- Recorded information
((

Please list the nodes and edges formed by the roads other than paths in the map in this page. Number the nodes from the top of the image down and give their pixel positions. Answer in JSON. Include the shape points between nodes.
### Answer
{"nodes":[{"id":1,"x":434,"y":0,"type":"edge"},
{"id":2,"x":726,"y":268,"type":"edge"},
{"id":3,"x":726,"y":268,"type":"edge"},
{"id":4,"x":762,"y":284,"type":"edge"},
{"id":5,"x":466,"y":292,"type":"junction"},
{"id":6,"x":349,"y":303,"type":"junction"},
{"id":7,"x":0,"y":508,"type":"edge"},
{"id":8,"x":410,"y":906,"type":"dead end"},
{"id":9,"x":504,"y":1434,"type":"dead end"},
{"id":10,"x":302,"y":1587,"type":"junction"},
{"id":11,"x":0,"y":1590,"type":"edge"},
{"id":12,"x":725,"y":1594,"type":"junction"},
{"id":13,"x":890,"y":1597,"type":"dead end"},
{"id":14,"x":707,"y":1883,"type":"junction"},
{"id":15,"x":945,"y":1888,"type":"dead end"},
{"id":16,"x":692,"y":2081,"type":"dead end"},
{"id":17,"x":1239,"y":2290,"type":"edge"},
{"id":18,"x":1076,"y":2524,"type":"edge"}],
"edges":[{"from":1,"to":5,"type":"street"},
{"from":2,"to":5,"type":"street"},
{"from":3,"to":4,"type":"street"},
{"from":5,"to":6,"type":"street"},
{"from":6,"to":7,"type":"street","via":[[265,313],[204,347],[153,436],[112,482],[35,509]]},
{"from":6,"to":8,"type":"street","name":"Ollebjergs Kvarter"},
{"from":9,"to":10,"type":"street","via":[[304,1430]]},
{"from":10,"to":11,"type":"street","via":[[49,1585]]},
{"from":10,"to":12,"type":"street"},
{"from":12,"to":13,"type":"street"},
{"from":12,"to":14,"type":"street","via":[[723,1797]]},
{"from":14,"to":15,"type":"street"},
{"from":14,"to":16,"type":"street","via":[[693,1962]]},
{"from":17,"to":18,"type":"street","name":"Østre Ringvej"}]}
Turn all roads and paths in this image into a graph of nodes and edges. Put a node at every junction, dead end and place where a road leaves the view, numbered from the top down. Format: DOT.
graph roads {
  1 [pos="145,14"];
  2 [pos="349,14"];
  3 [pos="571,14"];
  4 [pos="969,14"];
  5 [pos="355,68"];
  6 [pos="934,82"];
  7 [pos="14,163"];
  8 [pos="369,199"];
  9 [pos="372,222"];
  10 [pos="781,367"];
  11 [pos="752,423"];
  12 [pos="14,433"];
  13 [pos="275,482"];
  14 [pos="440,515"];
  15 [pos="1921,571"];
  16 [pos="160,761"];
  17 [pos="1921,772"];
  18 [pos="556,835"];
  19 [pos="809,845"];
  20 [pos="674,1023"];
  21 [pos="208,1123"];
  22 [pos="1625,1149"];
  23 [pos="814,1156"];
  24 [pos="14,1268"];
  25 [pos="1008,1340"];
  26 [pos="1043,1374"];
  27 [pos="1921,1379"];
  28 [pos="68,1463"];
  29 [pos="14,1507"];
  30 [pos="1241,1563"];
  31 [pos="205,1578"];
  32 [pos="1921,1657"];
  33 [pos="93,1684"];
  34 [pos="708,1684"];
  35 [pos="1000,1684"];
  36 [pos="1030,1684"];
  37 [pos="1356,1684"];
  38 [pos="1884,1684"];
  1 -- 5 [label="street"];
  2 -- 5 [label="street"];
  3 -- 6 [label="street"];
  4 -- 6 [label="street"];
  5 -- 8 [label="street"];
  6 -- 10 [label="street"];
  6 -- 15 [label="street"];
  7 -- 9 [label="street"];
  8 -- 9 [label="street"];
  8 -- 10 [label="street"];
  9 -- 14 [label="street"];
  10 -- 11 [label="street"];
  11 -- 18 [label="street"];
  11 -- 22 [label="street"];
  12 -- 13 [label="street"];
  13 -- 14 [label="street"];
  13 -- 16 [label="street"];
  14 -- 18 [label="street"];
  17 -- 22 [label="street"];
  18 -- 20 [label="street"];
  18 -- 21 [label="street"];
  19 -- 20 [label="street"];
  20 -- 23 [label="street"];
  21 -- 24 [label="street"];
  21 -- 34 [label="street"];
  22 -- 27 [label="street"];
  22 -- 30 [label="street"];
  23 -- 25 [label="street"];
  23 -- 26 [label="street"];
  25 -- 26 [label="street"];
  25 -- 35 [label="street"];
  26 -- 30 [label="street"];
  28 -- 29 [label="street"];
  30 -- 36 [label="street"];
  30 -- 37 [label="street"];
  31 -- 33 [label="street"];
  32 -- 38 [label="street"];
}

))

- Task to carry out
Where a line above holds the string "Answer", copy that line.

- Response to this exercise
Please list the nodes and edges formed by the roads other than paths in the map in this page. Number the nodes from the top of the image down and give their pixel positions. Answer in JSON. Include the shape points between nodes.
### Answer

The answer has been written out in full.